David Bangsberg M.D., M.P.H., wanted to be a neuroscientist. But two years into medical school at Johns Hopkins University, he traded his full-ride scholarship in the M.D./Ph.D. neuroscience program for a career in public health.

It wasn’t because brain surgery wasn’t important, he explained at Tuesday’s OHSU Illuminate luncheon. For him, the public health issues he witnessed first-hand as a medical student in east Baltimore -- drug addiction and the HIV epidemic of the 1980s -- simply couldn’t be ignored. From that point on, his goal was to help end public health disparities worldwide.

Now, as the founding dean of the OHSU-PSU School of Public Health, Bangsberg is carrying that torch to Oregon, his home state.

“Your zip code not only determines what school you go to, whether you go to college, and your career options,” said Bangsberg during his keynote address. “But it also determines your health, the health of your family and the health of the community.”

Bangsberg went on to explain that certain areas across our state and the nation afford different lifestyles, opportunities and support. Unfortunately, these differences are often defined by financial status or race.

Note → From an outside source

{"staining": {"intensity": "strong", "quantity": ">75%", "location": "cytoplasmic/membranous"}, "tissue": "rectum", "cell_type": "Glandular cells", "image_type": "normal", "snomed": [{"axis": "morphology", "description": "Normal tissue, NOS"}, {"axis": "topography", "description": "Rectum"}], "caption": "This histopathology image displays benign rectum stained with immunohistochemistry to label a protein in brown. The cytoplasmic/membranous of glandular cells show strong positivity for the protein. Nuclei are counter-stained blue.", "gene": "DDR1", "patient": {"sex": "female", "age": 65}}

“It’s not right,” Bangsberg said. “This is why public health matters.”

The epidemics of substance use, depression and suicide; the U.S.’s inability to address proper nutrition and physical activity, leading to an increase in obesity, diabetes, cardiovascular disease and cancer; as well as the slow recognition of racism, gun violence and implicit bias as public health issues, are just a few of the areas students of the new OHSU-PSU School of Public Health will tackle in the years ahead.

“Our students are the ones that will prevent one-third of Oregon women from developing depression, or they will change the trajectory of the 138,000 children in Oregon -- under the age of five -- without early childhood education and basic health services,” continued Bangsberg. “These students are the future of health and well-being across Oregon’s 96,0000 square miles of zip codes, and beyond.”

The School of Public Health is a unique collaboration between OHSU and Portland State University. It combines the strengths of a world-class academic health center with the deep community involvement and diversity of the state’s urban research university, creating a premiere location for learners who want to make Oregon, and the world, a better place. More than 1,400 students are currently enrolled and are pursuing degrees in areas such as health studies, biostatistics and epidemiology. The school awarded 45 degrees during its first commencement ceremony in June 2016.